Neben Naturerlebnis und Selbsterfahrung hat auch eine dritte Komponente maßgeblich zum anhaltenden Wanderhype beigetragen: der Fitnessfaktor. »Aktiv sein«, »etwas für die Gesundheit tun« rangieren in Umfragen nach den häufigsten Wandermotiven weit oben. »Sechshundert Muskeln und hundert Gelenke« werden, wie Trojanow recherchiert hat, beim Gehen aktiviert. Fitness allein lässt sich jedoch auch auf anderen Wegen erreichen. Das Besondere sei die Verbindung von körperlichem und seelischem Wohl beim Wandern, die inzwischen sogar wissenschaftlich erklärt werden kann.

Trojanow verweist auf den Hippocampus, eine knopfgroße Hirnregion, in der unsere Gedanken aus dem Kurz- ins Langzeitgedächtnis übertragen werden. Aus Im-pressionen werden Erinnerungen, aus Wahrnehmung wird Fantasie. Das funktioniere besonders gut, wenn die Nervenzellen in einem gleichmäßigen Rhythmus arbeiten — wie dem des Gehens. »Keep the beat«, schreibt Trojanow. »Wer hätte gedacht, dass die freiwillige Wiederholung des ewig gleichen Schrittes das Denken befördert.«

Gedacht vielleicht nicht, gefühlt hingegen schon. So ist nicht nur die Wanderlust ein Produkt der Kunst, sondern auch die Kunst ein Produkt des Gehens. Die Liste der Künstler, die sich ihre Werke ergingen und ergehen, ist unendlich lang. Von Beethoven bis Björk, von Basho bis Thomas Bernhard, von Caspar David Friedrich bis zur Performancekünstlerin Marina Abramović.

Wie aber nehmen wir heute, 200 Jahre nach unseren die »Wanderlust« entdeckenden Vorfahren, die Welt um uns herum wahr? Ein Blick in das Auge der Gegenwart — das heißt: die sozialen Medien — lässt in Bezug auf das Wandern erst einmal keinen großen Unterschied zu den Motiven der Romantik erkennen. Die wandernde Internetcommunity postet idyllische Picknickbilder oder erhabene Panoramen mit Klippen, steilen Abgründen, Bergmassiven, gebogenen Bäumen, Licht- und Wolkenspielen.
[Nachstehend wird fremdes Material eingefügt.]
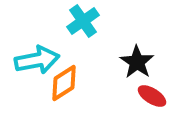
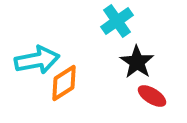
cyan cross: moved 34 px right
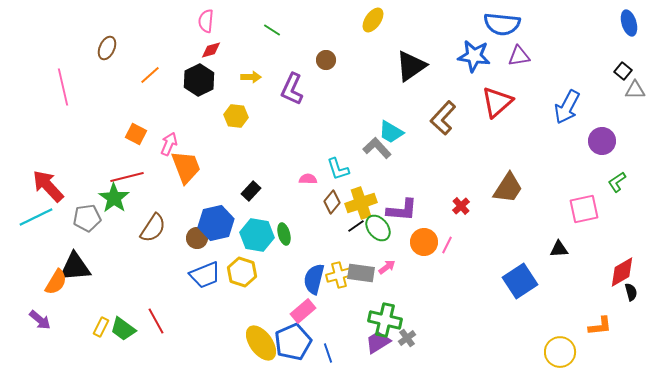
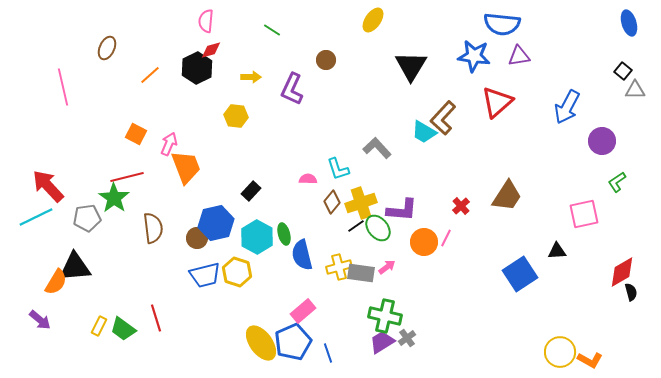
black triangle at (411, 66): rotated 24 degrees counterclockwise
black hexagon at (199, 80): moved 2 px left, 12 px up
cyan trapezoid at (391, 132): moved 33 px right
brown trapezoid at (508, 188): moved 1 px left, 8 px down
pink square at (584, 209): moved 5 px down
brown semicircle at (153, 228): rotated 40 degrees counterclockwise
cyan hexagon at (257, 235): moved 2 px down; rotated 20 degrees clockwise
pink line at (447, 245): moved 1 px left, 7 px up
black triangle at (559, 249): moved 2 px left, 2 px down
yellow hexagon at (242, 272): moved 5 px left
blue trapezoid at (205, 275): rotated 8 degrees clockwise
yellow cross at (339, 275): moved 8 px up
blue semicircle at (314, 279): moved 12 px left, 24 px up; rotated 28 degrees counterclockwise
blue square at (520, 281): moved 7 px up
green cross at (385, 320): moved 4 px up
red line at (156, 321): moved 3 px up; rotated 12 degrees clockwise
orange L-shape at (600, 326): moved 10 px left, 34 px down; rotated 35 degrees clockwise
yellow rectangle at (101, 327): moved 2 px left, 1 px up
purple trapezoid at (378, 342): moved 4 px right
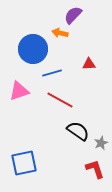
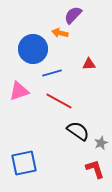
red line: moved 1 px left, 1 px down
Je spektakulärer, desto besser. Dass Shootings für Instagram und Facebook schon zu Todesfällen geführt haben, verwundert kaum.

Barbara Leven, Mitkuratorin der Nürnberger Ausstellung »Wanderland«, zeigt am Beispiel der German Roamers, einer Gruppe junger Outdoorfotografen, noch eine weitere Tendenz auf: Effekte und Filter scheinen neoromantische Stimmungen in eine Fantasy-Welt im Stil von »Der Herr der Ringe« zu überführen. Je weiter die Natur vom Menschen wegrückt und umgekehrt, desto größer die Sehnsucht, mit ihr zu verschmelzen — und sei es durch Inszenierung und Verfremdung.